Au moment d'entrer dans l'Histoire, dimanche, en succédant à Marc Márquez au palmarès du MotoGP et en ramenant le titre à Suzuki 20 ans après le précédent, le jeune homme de 23 ans s'est montré égal à lui-même, tenant des propos très matures sur la crise mondiale avec laquelle il lui aura fallu composer cette année, et affichant en course un sang-froid inébranlable alors qu'il vivait, a-t-il dit, "un cauchemar".

Malgré le fait qu'il a atteint le sommet dans son domaine, il a affiché sa simplicité et même donné une petite leçon à son aîné Jorge Lorenzo lorsque celui-ci lui a demandé si, comme lui, il allait fêter son titre en défilant dans Palma de Majorque, lui rappelant la gravité de la pandémie de COVID-19. "Cette situation fait que les célébrations sont un peu difficiles. J'aimerais le faire à Majorque, bien sûr, mais il faut se montrer responsable car des personnes meurent pour cette raison. La situation est difficile, on ne peut pas le fêter", a-t-il rappelé à son aîné, dévoilant par ailleurs n'avoir "jamais été à 100% calme à la maison" durant cette année pourtant si réussie pour lui.

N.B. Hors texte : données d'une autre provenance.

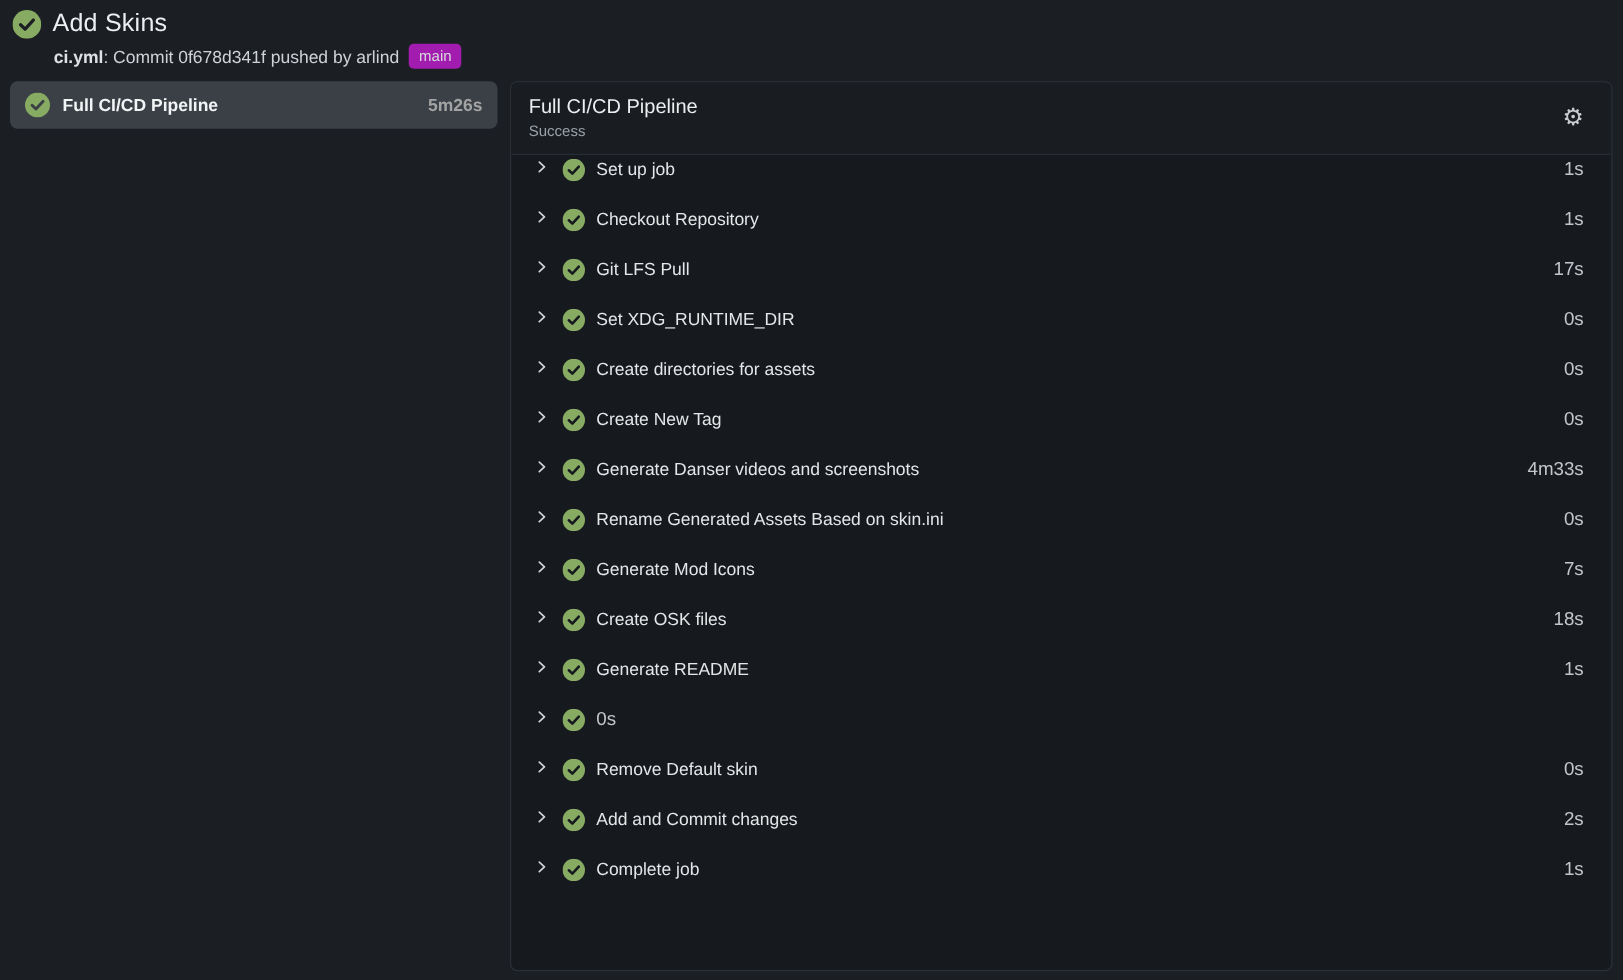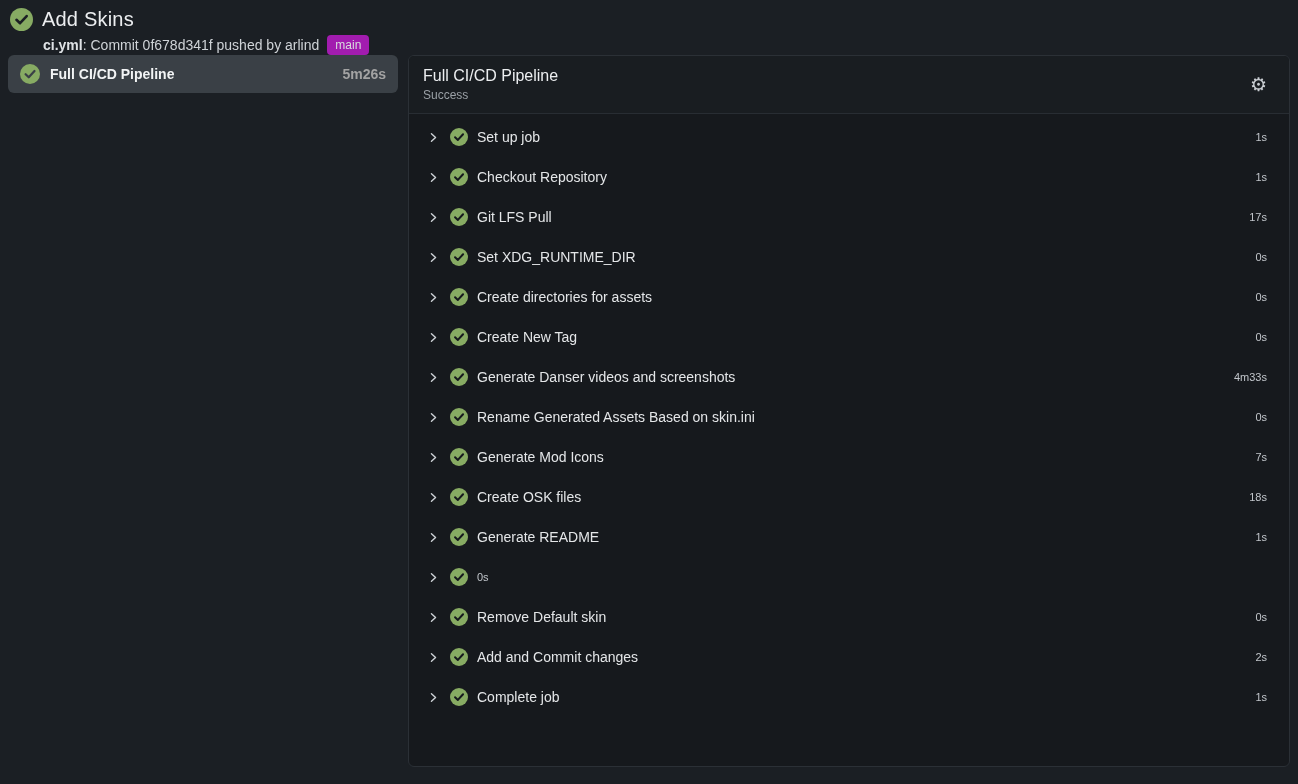--- a/index.html
+++ b/index.html
@@ -25,21 +25,21 @@
     font-size: 12px; line-height: 1;
     padding: 4px 8px; border-radius: 4px;
     cursor: pointer;
   }
 
   
   .check-icon { display: inline-flex; flex: 0 0 auto; }
   .check-icon svg { display: block; }
 
   
-  .columns { display: flex; gap: 10px; padding: 0 8px; align-items: flex-start; }
+  .columns { display: flex; gap: 10px; padding: 0 8px; margin-top: 10px; align-items: flex-start; }
   .sidebar { flex: 0 0 390px; }
   .job-card {
     display: flex; align-items: center; gap: 10px;
     background: #3a4046; border-radius: 6px;
     height: 38px; padding: 0 12px;
     cursor: pointer;
   }
   .job-card .job-name { font-size: 14px; font-weight: 700; color: #f2f4f5; flex: 1; }
   .job-card .job-duration { font-size: 14px; font-weight: 700; color: #a3a3a3; }
 
@@ -63,33 +63,33 @@
   .panel-job-status { font-size: 12px; color: #9aa0a6; margin-top: 3px; }
   .gear-button {
     background: none; border: none; cursor: pointer;
     color: #c9cdd2; font-size: 19px; line-height: 1;
     padding: 4px 8px;
   }
 
   
   .step-list { flex: 1; padding: 3px 0; }
   .step-row {
-    display: flex; align-items: center;
+    display: flex; align-items: flex-start;
     height: 40px; padding: 0 22px 0 18px;
     cursor: pointer;
   }
   .step-chevron {
     width: 12px; height: 12px; margin-right: 11px;
     display: inline-flex; align-items: center; justify-content: center;
     color: #cfd3d7; flex: 0 0 auto;
   }
   .step-chevron svg { display: block; }
   .step-row .check-icon { margin-right: 9px; }
   .step-name { font-size: 14px; color: #e4e6e8; flex: 1; }
-  .step-duration { font-size: 11px; color: #c2c6cb; }
+  .step-duration { font-size: 15px; color: #c2c6cb; }
 </style>
 </head>
 <body>
 
 <div class="run-header">
   <div class="run-title-row">
     <span class="check-icon">
       <svg width="23" height="23" viewBox="0 0 16 16">
         <circle cx="8" cy="8" r="8" fill="#87ab63"></circle>
         <path d="M4.5 8.2 L7 10.6 L11.6 5.6" stroke="#1b1f24" stroke-width="1.8" fill="none" stroke-linecap="round" stroke-linejoin="round"></path>

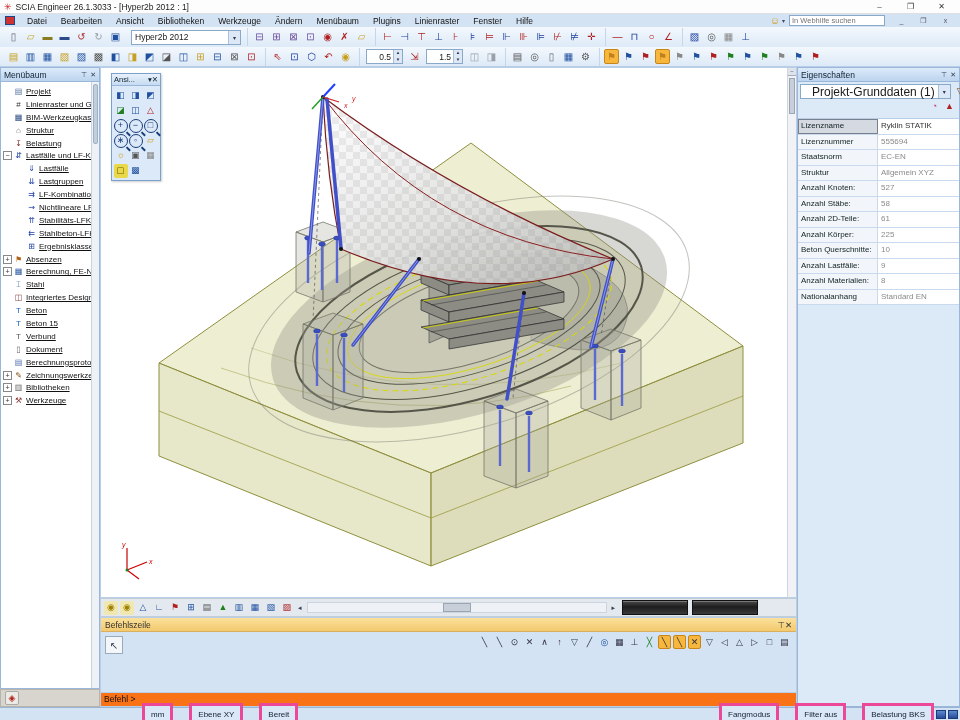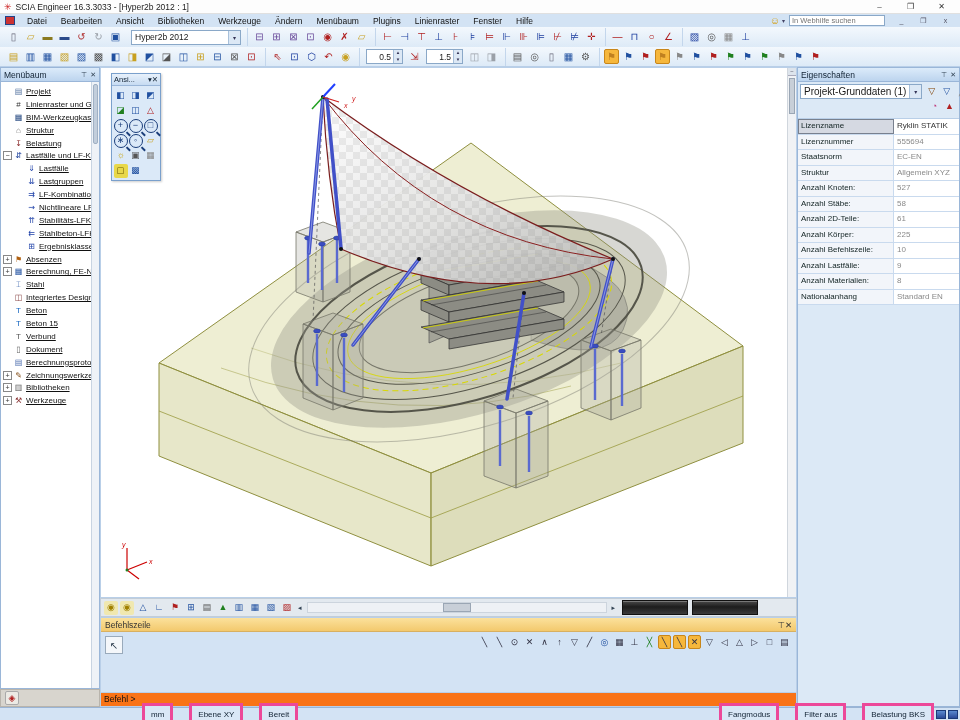--- a/index.html
+++ b/index.html
@@ -74,26 +74,26 @@
   .vbottom { position:absolute; left:0; top:531px; width:697px; height:19px; background:#e3e9ef; border:1px solid #c2cdd8; display:flex; align-items:center; padding-left:2px; }
   .vbottom .ticon { width:14px; height:14px; font-size:9px; }
   .sarrow { font-size:7px; color:#345; padding:0 3px; }
   .htrack { position:relative; height:11px; width:300px; background:#eef1f5; border:1px solid #ccd4dd; margin:0 2px; }
   .htrack .thumb { position:absolute; left:135px; top:0; width:28px; height:9px; background:#c8cfd8; border:1px solid #9aa6b4; }
   .darkbox { width:66px; height:15px; margin-left:4px; background:linear-gradient(#4a4a4a,#1d1d1d 45%,#3a3a3a); border:1px solid #111; box-shadow:inset 0 1px 0 #777; }
 
   .props { position:absolute; left:797px; top:67px; width:163px; height:640px; background:#dce9f6; border:1px solid #9ab6d8; display:flex; flex-direction:column; }
   .pcombo-row { display:flex; align-items:center; padding:2px 2px 0 2px; }
   .pcombo-row .combo { margin:0; flex:1; }
-  .pcombo-row .combo .cval { width:auto; flex:1; font-size:10px; }
+  .pcombo-row .combo .cval { width:auto; flex:1; font-size:12px;margin-left:8px; }
   .picons { display:flex; justify-content:flex-end; padding:1px 2px; }
   .picons .ticon { width:13px; height:13px; font-size:9px; }
   .ptable { margin-top:4px; background:#fff; border-top:1px solid #b9cfe8; }
   .prow { display:flex; height:15.5px; border-bottom:1px solid #c9daee; }
-  .plabel { width:96px; padding:2px 3px 0; font-size:8px; color:#122; background:#f2f5fa; border-right:1px solid #c9daee; white-space:nowrap; overflow:hidden; }
+  .plabel { width:80px; padding:2px 3px 0; font-size:8px; color:#122; background:#f2f5fa; border-right:1px solid #c9daee; white-space:nowrap; overflow:hidden; }
   .plabel.sel { background:#d5d9e2; outline:1px solid #78808e; outline-offset:-1px; }
   .pvalue { flex:1; padding:2px 3px 0; font-size:8px; color:#8a8a8a; white-space:nowrap; overflow:hidden; }
   .pvalue.dark { color:#333; }
   .pfill { flex:1; }
 
   
   .cmdpanel { position:absolute; left:100px; top:617px; width:697px; height:90px; background:var(--cmd_body); border:1px solid #b9cfe8; display:flex; flex-direction:column; }
   .cmdhead { height:14px; background:linear-gradient(var(--cmd_header),#f3c96d); display:flex; align-items:center; padding:0 4px; font-size:8.5px; color:#333; border-bottom:1px solid #d8b060; }
   .cmdhead .ct { flex:1; }
   .cmdbody { flex:1; position:relative; }
@@ -128,21 +128,21 @@
   .slab { fill:#8c8c84; stroke:#2a2a2a; stroke-width:.7; }
   .node { fill:#111; }
 </style>
 </head>
 <body>
 
 <div class="app">
 
   <div class="titlebar">
     <span class="logo">✳</span>
-    <span class="wtitle">SCIA Engineer 16.3.3033 - [Hyper2b 2012 : 1]</span>
+    <span class="wtitle">SCIA Engineer 26.1.3033 - [Hyper2b 2012 : 1]</span>
     <span class="wctrls">
         <span class="ticon" style="color: rgb(51, 51, 51);">–</span>
         <span class="ticon" style="color: rgb(51, 51, 51);">❒</span>
         <span class="ticon" style="color: rgb(51, 51, 51);">✕</span>
       </span>
   </div>
 
   <div class="menubar">
     <span class="appicon"></span>
     <span class="menus">
@@ -652,21 +652,21 @@
         </div>
         <div class="prow">
           <span class="plabel">Anzahl 2D-Teile:</span>
           <span class="pvalue">61</span>
         </div>
         <div class="prow">
           <span class="plabel">Anzahl Körper:</span>
           <span class="pvalue">225</span>
         </div>
         <div class="prow">
-          <span class="plabel">Anzahl Befehlszeile:</span>
+          <span class="plabel">Beton Querschnitte:</span>
           <span class="pvalue">10</span>
         </div>
         <div class="prow">
           <span class="plabel">Anzahl Lastfälle:</span>
           <span class="pvalue">9</span>
         </div>
         <div class="prow">
           <span class="plabel">Anzahl Materialien:</span>
           <span class="pvalue">8</span>
         </div>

"Joan est très discret, c'est quelqu'un qui fuit les excentricités que l'on peut voir chez les autres", décrit Paco Sanchez, son agent et conseiller. "Par exemple, quelqu'un sait-il quel type de voiture il possède ? Il a deux bonnes voitures [une Audi RS6 et une Ford Raptor], mais personne ne les voit car il n'est pas du genre à aimer les montrer. Il ne veut pas attirer l'attention, en aucune manière."

"Il gère ses finances comme il court : 60% de ce qu'il gagne est investi dans des propriétés, 20% va à la banque et les 20% restants il en profite", détaille Paco Sanchez, qui lors de la dernière négociation menée avec Suzuki, afin de signer un nouveau contrat qui expirera fin 2022, a parfaitement réussi son travail pour ajouter des bonus de résultats : "Disons qu'avec le titre, Joan devient l'un des quatre pilotes les mieux payés de la grille. Et Suzuki va désormais maintenir [cette somme] à partir de maintenant."